= The Computer Language Benchmarks Game =

Free software project

The Computer Language Benchmarks Game (formerly called The Great Computer Language Shootout) is a free software project for comparing how a given subset of simple algorithms can be implemented in various popular programming languages.

The project consists of:

- A set of very simple algorithmic problems (thirteen in total)
- Various implementations to the above problems in various programming languages
- A set of unit tests to verify that the submitted implementations solve the problem statement
- A framework for running and timing the implementations
- A website to facilitate the interactive comparison of the results

==Metrics==
The following aspects of each given implementation are measured:
- overall user runtime
- peak memory allocation
- gzipped size of the solution's source code
- sum of total CPU time over all threads
- individual CPU utilization

It is common to see multiple solutions in the same programming language for the same problem. This highlights that within the constraints of a given language, a solution can be given which is either of high abstraction, is memory efficient, is fast, or can be parallelized better.

==Benchmark programs==
It was a design choice from the start to only include very simple toy problems, each providing a different kind of programming challenge.
This provides users of the Benchmark Game the opportunity to scrutinize the various implementations. Here are the tasks, and some concepts they are related to:
- binary-trees: binary tree, memory management
- chameneos-redux: thread (computing), synchronization (computer science)
- fannkuch-redux: permutation, pancake sorting
- fasta: FASTA, linear congruential generator, cumulative probability
- k-nucleotide: k-mer, hash table, FASTA
- mandelbrot: Mandelbrot set, plot (graphics), portable bitmap format
- meteor-contest: hexagonal tiling, puzzle solving
- n-body: N-body simulation, Jovian planets, symplectic integrator
- pidigits: digits of pi, arbitrary-precision arithmetic, spigot algorithm
- regex-redux: regular expression, find and replace, FASTA, k-mer
- reverse-complement: Complementarity (molecular biology), FASTA
- spectral-norm: spectral norm, infinite matrix, singular value
- thread-ring: thread (computing), ring network

==History==
The project was known as The Great Computer Language Shootout until 2007.

A port for Windows was maintained separately between 2002 and 2003.

The sources have been archived on GitLab.
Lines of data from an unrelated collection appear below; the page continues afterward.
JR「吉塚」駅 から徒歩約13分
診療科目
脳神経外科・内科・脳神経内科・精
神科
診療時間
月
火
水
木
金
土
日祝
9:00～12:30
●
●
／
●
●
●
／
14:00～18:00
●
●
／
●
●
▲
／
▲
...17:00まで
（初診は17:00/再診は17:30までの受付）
There are also older forks on GitHub.

The project is continuously evolving. The list of supported programming languages is updated approximately once per year, following market trends. Users can also submit improved solutions to any of the problems or suggest testing methodology refinement.

==Caveats==
The developers themselves highlight the fact that those doing research should exercise caution when using such microbenchmarks:

[...] the JavaScript benchmarks are fleetingly small, and behave in ways that are significantly different than the real applications. We have documented numerous differences in behavior, and we conclude from these measured differences that results based on the benchmarks may mislead JavaScript engine implementers. Furthermore, we observe interesting behaviors in real JavaScript applications that the benchmarks fail to exhibit, suggesting that previously unexplored optimization strategies may be productive in practice.

==Impact==
The benchmark results have uncovered various compiler issues. Sometimes a given compiler failed to process unusual, but otherwise grammatically valid constructs. At other times, runtime performance was shown to be below expectations, which prompted compiler developers to revise their optimization capabilities.

Various research articles have been based on the benchmarks, its results and its methodology.